#### OBJECTIVE:
Please rewrite all of the data below, replacing "common name" with "vernacular name" and keeping every other line unchanged.

============================================================

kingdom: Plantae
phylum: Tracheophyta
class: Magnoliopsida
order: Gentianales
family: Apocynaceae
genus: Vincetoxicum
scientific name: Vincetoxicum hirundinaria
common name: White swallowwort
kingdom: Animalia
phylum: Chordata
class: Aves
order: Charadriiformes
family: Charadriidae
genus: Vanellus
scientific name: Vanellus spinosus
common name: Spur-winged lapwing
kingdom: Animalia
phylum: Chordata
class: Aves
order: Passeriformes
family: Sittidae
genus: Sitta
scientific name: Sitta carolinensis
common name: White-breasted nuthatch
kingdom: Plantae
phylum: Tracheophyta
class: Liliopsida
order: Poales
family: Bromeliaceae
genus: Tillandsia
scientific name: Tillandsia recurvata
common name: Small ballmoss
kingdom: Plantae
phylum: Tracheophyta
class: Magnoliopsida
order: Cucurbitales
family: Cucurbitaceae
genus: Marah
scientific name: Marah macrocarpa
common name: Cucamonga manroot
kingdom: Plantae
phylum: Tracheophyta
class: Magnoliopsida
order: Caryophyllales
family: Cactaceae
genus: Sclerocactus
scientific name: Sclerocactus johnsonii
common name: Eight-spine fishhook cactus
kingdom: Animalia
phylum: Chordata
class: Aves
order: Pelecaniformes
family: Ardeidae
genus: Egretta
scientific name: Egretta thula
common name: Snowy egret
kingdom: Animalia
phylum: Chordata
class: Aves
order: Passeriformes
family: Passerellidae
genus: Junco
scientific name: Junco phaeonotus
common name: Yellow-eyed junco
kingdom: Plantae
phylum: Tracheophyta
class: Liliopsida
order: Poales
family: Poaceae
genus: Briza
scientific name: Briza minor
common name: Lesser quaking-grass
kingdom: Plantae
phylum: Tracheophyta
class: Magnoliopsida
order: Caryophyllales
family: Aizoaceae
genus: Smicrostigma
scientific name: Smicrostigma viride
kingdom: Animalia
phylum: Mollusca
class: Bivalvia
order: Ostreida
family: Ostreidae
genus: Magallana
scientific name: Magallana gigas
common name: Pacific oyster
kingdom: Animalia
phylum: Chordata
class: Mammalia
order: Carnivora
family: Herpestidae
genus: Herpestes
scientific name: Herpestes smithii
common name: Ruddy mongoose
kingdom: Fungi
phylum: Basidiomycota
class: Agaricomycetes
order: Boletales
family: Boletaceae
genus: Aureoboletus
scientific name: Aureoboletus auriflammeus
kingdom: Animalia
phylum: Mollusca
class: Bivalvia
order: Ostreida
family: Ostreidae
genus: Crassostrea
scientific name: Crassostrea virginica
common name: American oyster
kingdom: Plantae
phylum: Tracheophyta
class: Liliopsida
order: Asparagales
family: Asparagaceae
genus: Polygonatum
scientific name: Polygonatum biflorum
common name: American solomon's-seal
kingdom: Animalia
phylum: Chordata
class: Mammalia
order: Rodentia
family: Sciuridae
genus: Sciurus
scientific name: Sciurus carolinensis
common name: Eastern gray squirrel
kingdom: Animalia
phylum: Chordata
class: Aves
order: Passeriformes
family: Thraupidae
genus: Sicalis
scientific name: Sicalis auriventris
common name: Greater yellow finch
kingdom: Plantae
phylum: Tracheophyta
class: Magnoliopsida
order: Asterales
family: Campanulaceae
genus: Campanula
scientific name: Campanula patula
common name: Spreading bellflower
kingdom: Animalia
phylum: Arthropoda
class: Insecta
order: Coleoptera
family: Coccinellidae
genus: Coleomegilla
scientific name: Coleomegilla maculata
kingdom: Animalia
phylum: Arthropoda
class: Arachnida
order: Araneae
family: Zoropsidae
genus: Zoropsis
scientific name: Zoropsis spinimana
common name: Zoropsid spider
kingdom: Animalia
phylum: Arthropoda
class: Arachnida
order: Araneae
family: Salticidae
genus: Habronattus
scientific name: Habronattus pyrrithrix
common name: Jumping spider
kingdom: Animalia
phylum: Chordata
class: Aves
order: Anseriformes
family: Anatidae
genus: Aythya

============================================================

#### RESPONSE BELOW:
kingdom: Plantae
phylum: Tracheophyta
class: Magnoliopsida
order: Gentianales
family: Apocynaceae
genus: Vincetoxicum
scientific name: Vincetoxicum hirundinaria
vernacular name: White swallowwort
kingdom: Animalia
phylum: Chordata
class: Aves
order: Charadriiformes
family: Charadriidae
genus: Vanellus
scientific name: Vanellus spinosus
vernacular name: Spur-winged lapwing
kingdom: Animalia
phylum: Chordata
class: Aves
order: Passeriformes
family: Sittidae
genus: Sitta
scientific name: Sitta carolinensis
vernacular name: White-breasted nuthatch
kingdom: Plantae
phylum: Tracheophyta
class: Liliopsida
order: Poales
family: Bromeliaceae
genus: Tillandsia
scientific name: Tillandsia recurvata
vernacular name: Small ballmoss
kingdom: Plantae
phylum: Tracheophyta
class: Magnoliopsida
order: Cucurbitales
family: Cucurbitaceae
genus: Marah
scientific name: Marah macrocarpa
vernacular name: Cucamonga manroot
kingdom: Plantae
phylum: Tracheophyta
class: Magnoliopsida
order: Caryophyllales
family: Cactaceae
genus: Sclerocactus
scientific name: Sclerocactus johnsonii
vernacular name: Eight-spine fishhook cactus
kingdom: Animalia
phylum: Chordata
class: Aves
order: Pelecaniformes
family: Ardeidae
genus: Egretta
scientific name: Egretta thula
vernacular name: Snowy egret
kingdom: Animalia
phylum: Chordata
class: Aves
order: Passeriformes
family: Passerellidae
genus: Junco
scientific name: Junco phaeonotus
vernacular name: Yellow-eyed junco
kingdom: Plantae
phylum: Tracheophyta
class: Liliopsida
order: Poales
family: Poaceae
genus: Briza
scientific name: Briza minor
vernacular name: Lesser quaking-grass
kingdom: Plantae
phylum: Tracheophyta
class: Magnoliopsida
order: Caryophyllales
family: Aizoaceae
genus: Smicrostigma
scientific name: Smicrostigma viride
kingdom: Animalia
phylum: Mollusca
class: Bivalvia
order: Ostreida
family: Ostreidae
genus: Magallana
scientific name: Magallana gigas
vernacular name: Pacific oyster
kingdom: Animalia
phylum: Chordata
class: Mammalia
order: Carnivora
family: Herpestidae
genus: Herpestes
scientific name: Herpestes smithii
vernacular name: Ruddy mongoose
kingdom: Fungi
phylum: Basidiomycota
class: Agaricomycetes
order: Boletales
family: Boletaceae
genus: Aureoboletus
scientific name: Aureoboletus auriflammeus
kingdom: Animalia
phylum: Mollusca
class: Bivalvia
order: Ostreida
family: Ostreidae
genus: Crassostrea
scientific name: Crassostrea virginica
vernacular name: American oyster
kingdom: Plantae
phylum: Tracheophyta
class: Liliopsida
order: Asparagales
family: Asparagaceae
genus: Polygonatum
scientific name: Polygonatum biflorum
vernacular name: American solomon's-seal
kingdom: Animalia
phylum: Chordata
class: Mammalia
order: Rodentia
family: Sciuridae
genus: Sciurus
scientific name: Sciurus carolinensis
vernacular name: Eastern gray squirrel
kingdom: Animalia
phylum: Chordata
class: Aves
order: Passeriformes
family: Thraupidae
genus: Sicalis
scientific name: Sicalis auriventris
vernacular name: Greater yellow finch
kingdom: Plantae
phylum: Tracheophyta
class: Magnoliopsida
order: Asterales
family: Campanulaceae
genus: Campanula
scientific name: Campanula patula
vernacular name: Spreading bellflower
kingdom: Animalia
phylum: Arthropoda
class: Insecta
order: Coleoptera
family: Coccinellidae
genus: Coleomegilla
scientific name: Coleomegilla maculata
kingdom: Animalia
phylum: Arthropoda
class: Arachnida
order: Araneae
family: Zoropsidae
genus: Zoropsis
scientific name: Zoropsis spinimana
vernacular name: Zoropsid spider
kingdom: Animalia
phylum: Arthropoda
class: Arachnida
order: Araneae
family: Salticidae
genus: Habronattus
scientific name: Habronattus pyrrithrix
vernacular name: Jumping spider
kingdom: Animalia
phylum: Chordata
class: Aves
order: Anseriformes
family: Anatidae
genus: Aythya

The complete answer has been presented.